_Consigne de travail:_
Recopiez à l'identique le passage du texte source sur le financement des mesures nouvelles qui commence par « La compensation à » et se poursuit jusqu'à « celle des départements. ».

Concernant la question du financement des mesures nouvelles, le Gouvernement n'a pas la prétention de répondre à l'ensemble des besoins avec l'enveloppe dédiée, qui était connue dès l'ouverture de la concertation. Nous souhaitons toutefois rappeler que, dans le contexte actuel de tensions sans précédent sur les finances publiques, les 645 millions d'euros par an – dotation appelée à augmenter dans les années à venir – représentent un effort important rendu possible grâce à la solidarité nationale et à l'engagement présidentiel.

Cette somme permet à la fois de financer le volet Accompagnement de la loi à hauteur de 460 millions d'euros, comprenant la revalorisation de l'APA à domicile –375 millions d'euros – et le droit au répit pour les aidants – 78 millions –, mais aussi de dégager de réelles marges de manoeuvre pour le volet AnticipationPrévention – 85 millions d'euros –, ce qui n'a jamais été fait précédemment. Enfin, le financement du volet Adaptation à hauteur de 84 millions d'euros sera assuré pendant la phase de montée en charge. La totalité de la contribution additionnelle de solidarité pour l'autonomie, la CASA, sera donc bien affectée à la loi dès son entrée en vigueur.

La compensation à 100 % par l'État de ces mesures nouvelles permettra par ailleurs un meilleur équilibre entre la participation financière de l'État et celle des départements.

Concernant la réforme de l'accompagnement en établissement d'hébergement pour personnes âgées dépendantes (EHPAD), celle-ci demeure notre objectif à moyen terme. Cette nouvelle étape pourra intervenir lorsque le redressement des finances publiques engagé par le Gouvernement aura produit ses effets. En matière de tarification, un choc de simplification visera à renforcer la responsabilisation des gestionnaires et l'efficience des établissements, en lien avec les chantiers en cours tels que les études de coûts et la réforme du référentiel PATHOS.

_Contenu des données:_
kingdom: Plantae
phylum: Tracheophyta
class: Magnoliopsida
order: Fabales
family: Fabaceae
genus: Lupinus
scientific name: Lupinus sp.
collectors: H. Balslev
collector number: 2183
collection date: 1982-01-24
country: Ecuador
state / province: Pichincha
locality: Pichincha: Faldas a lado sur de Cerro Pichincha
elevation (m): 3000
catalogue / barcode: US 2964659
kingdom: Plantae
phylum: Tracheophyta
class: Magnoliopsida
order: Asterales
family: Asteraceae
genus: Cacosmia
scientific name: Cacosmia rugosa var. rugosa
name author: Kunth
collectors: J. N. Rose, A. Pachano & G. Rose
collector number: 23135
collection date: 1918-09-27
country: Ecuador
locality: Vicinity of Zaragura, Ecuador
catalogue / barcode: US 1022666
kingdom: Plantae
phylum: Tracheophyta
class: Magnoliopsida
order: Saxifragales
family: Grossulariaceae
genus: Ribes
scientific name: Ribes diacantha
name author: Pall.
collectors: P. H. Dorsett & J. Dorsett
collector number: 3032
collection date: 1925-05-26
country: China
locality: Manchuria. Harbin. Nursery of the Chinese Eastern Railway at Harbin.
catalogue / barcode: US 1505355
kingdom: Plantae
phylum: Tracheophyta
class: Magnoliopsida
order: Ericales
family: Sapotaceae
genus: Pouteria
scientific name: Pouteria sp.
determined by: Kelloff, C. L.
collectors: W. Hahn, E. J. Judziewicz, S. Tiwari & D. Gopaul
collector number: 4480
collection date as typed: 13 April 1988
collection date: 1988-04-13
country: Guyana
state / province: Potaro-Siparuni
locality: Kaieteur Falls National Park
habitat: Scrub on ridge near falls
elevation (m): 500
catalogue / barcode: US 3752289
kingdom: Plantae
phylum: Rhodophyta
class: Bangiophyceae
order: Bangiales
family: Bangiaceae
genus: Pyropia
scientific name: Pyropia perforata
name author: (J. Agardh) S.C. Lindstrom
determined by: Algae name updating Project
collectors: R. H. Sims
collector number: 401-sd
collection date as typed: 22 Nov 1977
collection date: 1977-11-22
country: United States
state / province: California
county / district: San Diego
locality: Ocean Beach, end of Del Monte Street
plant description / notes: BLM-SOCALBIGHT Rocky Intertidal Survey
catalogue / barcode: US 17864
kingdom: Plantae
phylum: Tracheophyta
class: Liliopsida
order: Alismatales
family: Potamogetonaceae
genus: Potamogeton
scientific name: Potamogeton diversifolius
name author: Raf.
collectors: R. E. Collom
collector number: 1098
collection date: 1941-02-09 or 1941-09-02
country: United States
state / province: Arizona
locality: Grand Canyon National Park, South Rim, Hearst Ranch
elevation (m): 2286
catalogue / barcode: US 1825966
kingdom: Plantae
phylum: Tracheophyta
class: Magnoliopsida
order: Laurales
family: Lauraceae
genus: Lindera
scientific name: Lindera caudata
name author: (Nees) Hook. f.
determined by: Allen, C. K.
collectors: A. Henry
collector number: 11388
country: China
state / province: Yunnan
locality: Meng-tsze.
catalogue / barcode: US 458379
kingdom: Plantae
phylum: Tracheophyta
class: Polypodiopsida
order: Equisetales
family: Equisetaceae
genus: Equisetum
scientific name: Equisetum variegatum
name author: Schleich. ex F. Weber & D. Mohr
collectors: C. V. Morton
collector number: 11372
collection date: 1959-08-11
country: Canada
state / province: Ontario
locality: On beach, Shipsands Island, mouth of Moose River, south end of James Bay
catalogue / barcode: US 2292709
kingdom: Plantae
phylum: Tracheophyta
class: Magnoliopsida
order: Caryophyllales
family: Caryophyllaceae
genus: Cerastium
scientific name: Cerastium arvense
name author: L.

_Zone de réponse:_
La compensation à 100 % par l'État de ces mesures nouvelles permettra par ailleurs un meilleur équilibre entre la participation financière de l'État et celle des départements.